*Task requirements:* In the photo filters passage, rewrite the stretch from "And as long" through "study, start here.)", changing "Photoshop" to "GIMP".

Like many people who snap pictures of all things worthwhile and worthless, I’m prone to using a digital editor to get just the right feel to my photos before sharing them. Owning a BlackBerry Z10, the selection of photo filters available on my phone isn’t as extensive as those on iPhones or Androids. Still, they serve me well. All in all, I tend to lean toward the “60s” and “70s” filters because they give everything a cool, old-school luster. For kicks, I might crank up the Contrast.
And as long as you’re not restricted to a meager Smartphone there are dozens of filters to choose from depending on the complexity of the editor you’re using.
Take Photoshop for instance: if you know anything about this program, you know that the number of filters available are countless. Me? I’m a novice—I make no claims to understanding the depths to which that program can tweak an image—but I commonly use something plainly called Photo Filter, which is basically like putting a different lens on a camera and seeing what happens by blocking certain color wavelengths. In layman’s terms, putting on a pair of rose-colored glasses would be like putting a pink filter on your eyeballs: it makes the world look rosier, allowing more of the rosy light in and blocking all that other, not-so-rosy garbage out. (But I won’t get too technical. For deeper study, start here.)
As an example, at the top of this page there’s a picture of my cat, Cattie (creative, I know), who is literally sleeping as I type this article… or, rather, trying to sleep, pending the disturbance that is her human taking her picture. She doesn’t look particularly happy about the interruption, but little do I care. She has all the other 23 hours and 58 minutes of the day to sleep and I need her help with this article. (Side note: perhaps the cat isn’t the best example to use in an article about love. I’m not particularly fond of her, but I’m getting better at loving her more. Heck, maybe writing this article will give us something new to bond over. Maybe.)
I’m going to use different photo filters to show you how my heart sees her.
This Warming Filter shows how I feel about her when she’s all purrs and cuddles and cute little kitty antics.
A Cooling Filter shows how I feel about her when she’s being needy and annoying.
A Deep Red Filter shows how I see her when I think she’s acting like a devil: dark and brooding and just waiting to stir up trouble, a daft little thundercloud on the horizon I’m just eyeballing the suspicions out of.

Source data

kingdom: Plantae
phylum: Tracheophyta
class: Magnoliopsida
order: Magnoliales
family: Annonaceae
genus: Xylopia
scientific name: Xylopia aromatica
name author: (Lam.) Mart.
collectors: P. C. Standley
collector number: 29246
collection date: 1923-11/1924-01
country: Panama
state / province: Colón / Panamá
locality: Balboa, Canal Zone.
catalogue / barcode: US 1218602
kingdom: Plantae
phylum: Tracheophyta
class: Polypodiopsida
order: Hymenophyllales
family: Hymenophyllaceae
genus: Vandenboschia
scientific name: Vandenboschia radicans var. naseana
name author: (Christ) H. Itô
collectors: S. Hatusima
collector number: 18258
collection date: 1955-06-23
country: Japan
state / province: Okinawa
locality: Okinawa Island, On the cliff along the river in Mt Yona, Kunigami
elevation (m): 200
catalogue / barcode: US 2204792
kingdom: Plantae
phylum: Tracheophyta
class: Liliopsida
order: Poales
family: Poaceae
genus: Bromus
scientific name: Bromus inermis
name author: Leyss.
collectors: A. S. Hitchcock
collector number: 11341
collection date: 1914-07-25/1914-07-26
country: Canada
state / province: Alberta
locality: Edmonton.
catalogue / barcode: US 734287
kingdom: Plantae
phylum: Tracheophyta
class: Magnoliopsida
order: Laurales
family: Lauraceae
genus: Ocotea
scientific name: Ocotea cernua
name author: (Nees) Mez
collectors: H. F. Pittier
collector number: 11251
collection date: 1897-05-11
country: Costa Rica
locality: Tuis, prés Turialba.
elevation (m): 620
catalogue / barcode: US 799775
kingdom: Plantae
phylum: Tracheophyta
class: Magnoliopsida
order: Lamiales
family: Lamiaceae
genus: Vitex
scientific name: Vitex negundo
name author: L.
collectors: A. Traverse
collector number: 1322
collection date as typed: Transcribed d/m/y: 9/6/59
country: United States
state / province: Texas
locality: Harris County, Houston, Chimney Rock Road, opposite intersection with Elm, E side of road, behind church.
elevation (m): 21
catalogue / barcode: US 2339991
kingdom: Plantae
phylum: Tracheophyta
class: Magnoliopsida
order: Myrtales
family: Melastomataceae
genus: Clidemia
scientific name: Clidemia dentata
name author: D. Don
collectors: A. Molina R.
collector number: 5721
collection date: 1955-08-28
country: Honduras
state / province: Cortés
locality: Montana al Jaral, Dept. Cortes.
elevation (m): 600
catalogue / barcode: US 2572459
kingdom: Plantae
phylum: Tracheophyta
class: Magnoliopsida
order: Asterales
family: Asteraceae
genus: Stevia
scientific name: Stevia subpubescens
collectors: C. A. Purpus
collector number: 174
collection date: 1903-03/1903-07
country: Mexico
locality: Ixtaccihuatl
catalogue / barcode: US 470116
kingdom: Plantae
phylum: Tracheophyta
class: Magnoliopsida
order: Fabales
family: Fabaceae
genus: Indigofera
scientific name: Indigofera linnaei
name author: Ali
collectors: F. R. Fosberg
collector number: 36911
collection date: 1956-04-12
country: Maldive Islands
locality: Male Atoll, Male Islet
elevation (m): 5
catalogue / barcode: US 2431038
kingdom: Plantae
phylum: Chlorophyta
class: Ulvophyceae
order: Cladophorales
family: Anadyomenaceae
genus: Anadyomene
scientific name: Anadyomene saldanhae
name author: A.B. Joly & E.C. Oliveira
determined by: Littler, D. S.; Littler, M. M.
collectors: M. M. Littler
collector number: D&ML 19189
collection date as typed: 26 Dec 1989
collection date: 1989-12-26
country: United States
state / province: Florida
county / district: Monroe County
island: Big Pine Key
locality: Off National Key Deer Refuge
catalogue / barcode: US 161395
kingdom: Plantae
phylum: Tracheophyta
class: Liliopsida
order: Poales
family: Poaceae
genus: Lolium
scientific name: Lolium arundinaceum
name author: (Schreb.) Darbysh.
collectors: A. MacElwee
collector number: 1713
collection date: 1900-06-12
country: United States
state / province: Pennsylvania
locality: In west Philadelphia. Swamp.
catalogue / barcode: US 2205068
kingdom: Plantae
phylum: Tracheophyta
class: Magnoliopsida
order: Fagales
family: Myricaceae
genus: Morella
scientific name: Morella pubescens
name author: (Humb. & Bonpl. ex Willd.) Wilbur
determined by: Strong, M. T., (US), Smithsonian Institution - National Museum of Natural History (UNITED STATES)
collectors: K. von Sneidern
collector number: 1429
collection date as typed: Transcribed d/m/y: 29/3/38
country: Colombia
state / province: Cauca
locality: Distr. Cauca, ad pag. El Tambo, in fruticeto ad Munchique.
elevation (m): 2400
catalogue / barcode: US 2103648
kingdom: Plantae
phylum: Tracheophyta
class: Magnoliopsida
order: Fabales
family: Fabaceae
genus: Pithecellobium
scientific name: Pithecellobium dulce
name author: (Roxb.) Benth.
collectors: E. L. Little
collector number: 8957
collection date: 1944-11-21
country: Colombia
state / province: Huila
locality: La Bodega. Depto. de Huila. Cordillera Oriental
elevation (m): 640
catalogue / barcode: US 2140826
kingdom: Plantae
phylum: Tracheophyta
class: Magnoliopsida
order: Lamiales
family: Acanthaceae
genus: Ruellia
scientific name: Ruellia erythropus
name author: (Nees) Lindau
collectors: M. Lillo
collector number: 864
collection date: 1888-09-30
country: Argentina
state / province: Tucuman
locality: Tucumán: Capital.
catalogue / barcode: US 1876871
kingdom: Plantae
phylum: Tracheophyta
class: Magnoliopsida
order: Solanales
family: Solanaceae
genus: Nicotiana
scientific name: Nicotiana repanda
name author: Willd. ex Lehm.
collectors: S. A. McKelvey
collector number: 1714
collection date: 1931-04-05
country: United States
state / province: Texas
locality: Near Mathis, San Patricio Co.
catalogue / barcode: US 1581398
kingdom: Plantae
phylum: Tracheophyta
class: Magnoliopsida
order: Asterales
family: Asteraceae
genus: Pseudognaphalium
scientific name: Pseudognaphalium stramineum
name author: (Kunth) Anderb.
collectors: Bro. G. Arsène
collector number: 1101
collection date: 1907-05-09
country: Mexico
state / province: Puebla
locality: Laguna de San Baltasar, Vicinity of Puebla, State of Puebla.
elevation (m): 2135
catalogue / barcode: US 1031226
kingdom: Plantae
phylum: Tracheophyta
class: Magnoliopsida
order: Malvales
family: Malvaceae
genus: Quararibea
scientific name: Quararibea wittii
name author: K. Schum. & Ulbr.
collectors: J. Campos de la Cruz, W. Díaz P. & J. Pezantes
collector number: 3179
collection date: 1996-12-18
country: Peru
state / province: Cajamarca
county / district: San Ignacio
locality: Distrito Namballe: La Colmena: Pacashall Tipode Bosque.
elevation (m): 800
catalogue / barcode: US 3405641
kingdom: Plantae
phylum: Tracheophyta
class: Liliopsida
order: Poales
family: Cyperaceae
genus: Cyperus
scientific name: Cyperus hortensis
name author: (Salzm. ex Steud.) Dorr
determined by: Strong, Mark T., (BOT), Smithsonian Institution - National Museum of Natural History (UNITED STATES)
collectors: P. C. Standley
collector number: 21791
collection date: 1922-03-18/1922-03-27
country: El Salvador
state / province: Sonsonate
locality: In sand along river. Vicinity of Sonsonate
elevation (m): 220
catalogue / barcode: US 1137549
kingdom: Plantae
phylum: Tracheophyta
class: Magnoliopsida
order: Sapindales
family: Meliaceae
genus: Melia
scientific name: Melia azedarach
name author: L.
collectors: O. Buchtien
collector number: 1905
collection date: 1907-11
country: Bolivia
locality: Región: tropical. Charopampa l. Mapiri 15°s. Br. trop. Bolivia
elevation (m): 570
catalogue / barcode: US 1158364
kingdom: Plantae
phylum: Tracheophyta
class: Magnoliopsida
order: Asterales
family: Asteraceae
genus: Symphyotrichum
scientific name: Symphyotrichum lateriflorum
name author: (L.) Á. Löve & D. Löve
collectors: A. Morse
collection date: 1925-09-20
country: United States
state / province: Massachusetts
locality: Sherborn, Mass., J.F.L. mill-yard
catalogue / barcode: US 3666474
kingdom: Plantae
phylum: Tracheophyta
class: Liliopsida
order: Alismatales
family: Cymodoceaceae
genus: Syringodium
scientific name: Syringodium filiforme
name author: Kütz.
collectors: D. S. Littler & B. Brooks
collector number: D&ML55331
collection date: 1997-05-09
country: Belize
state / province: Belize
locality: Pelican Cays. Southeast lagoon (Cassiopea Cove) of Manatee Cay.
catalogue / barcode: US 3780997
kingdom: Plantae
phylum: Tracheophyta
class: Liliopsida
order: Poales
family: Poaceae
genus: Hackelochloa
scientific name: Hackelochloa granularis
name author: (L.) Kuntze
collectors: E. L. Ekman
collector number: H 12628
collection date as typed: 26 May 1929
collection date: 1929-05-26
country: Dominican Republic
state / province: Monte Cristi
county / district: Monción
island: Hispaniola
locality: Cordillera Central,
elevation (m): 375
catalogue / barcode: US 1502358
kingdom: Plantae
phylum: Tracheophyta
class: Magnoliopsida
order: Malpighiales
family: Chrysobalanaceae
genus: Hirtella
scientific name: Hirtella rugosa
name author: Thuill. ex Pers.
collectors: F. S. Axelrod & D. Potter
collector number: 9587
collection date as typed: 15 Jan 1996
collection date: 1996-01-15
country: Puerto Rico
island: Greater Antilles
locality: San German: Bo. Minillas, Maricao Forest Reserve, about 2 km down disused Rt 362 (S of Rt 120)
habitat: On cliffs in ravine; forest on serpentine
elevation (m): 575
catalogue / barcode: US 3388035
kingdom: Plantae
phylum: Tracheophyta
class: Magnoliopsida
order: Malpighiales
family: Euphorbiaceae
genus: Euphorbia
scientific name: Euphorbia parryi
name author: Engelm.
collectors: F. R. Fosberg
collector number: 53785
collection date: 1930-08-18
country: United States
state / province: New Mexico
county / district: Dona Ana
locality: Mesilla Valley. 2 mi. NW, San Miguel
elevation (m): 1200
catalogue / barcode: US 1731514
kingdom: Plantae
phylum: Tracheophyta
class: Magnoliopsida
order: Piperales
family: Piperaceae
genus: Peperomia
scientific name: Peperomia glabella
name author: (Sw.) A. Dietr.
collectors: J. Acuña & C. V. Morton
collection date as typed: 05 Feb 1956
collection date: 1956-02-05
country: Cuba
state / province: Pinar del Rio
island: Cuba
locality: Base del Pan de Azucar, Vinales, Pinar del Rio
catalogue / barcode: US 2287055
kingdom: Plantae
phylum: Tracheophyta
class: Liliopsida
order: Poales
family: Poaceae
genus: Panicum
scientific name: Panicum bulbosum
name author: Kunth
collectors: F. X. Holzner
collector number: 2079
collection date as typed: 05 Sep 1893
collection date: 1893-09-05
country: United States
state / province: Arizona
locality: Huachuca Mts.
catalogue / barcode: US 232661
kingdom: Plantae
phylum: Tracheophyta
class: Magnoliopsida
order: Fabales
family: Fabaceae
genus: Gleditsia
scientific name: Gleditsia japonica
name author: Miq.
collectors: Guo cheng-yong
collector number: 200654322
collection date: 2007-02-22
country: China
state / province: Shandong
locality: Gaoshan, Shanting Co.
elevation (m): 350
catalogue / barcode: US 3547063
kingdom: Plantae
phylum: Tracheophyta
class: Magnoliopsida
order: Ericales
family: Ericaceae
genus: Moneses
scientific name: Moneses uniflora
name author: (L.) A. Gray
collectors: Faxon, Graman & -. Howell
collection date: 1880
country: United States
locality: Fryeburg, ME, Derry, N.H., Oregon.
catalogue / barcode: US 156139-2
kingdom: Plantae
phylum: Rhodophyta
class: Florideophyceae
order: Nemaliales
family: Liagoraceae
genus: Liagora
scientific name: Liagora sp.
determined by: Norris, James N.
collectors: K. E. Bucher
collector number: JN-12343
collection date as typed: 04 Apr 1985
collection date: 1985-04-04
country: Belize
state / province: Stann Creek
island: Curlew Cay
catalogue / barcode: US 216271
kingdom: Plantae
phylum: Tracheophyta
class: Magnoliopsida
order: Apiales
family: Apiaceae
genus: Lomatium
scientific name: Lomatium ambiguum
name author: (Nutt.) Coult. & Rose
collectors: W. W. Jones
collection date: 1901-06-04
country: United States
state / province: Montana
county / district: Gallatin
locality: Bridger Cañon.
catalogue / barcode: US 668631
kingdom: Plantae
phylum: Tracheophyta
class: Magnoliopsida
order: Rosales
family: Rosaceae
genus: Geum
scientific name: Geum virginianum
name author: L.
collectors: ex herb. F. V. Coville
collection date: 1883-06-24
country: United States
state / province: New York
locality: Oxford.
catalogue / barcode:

*Exercise answer:*
And as long as you’re not restricted to a meager Smartphone there are dozens of filters to choose from depending on the complexity of the editor you’re using.
Take GIMP for instance: if you know anything about this program, you know that the number of filters available are countless. Me? I’m a novice—I make no claims to understanding the depths to which that program can tweak an image—but I commonly use something plainly called Photo Filter, which is basically like putting a different lens on a camera and seeing what happens by blocking certain color wavelengths. In layman’s terms, putting on a pair of rose-colored glasses would be like putting a pink filter on your eyeballs: it makes the world look rosier, allowing more of the rosy light in and blocking all that other, not-so-rosy garbage out. (But I won’t get too technical. For deeper study, start here.)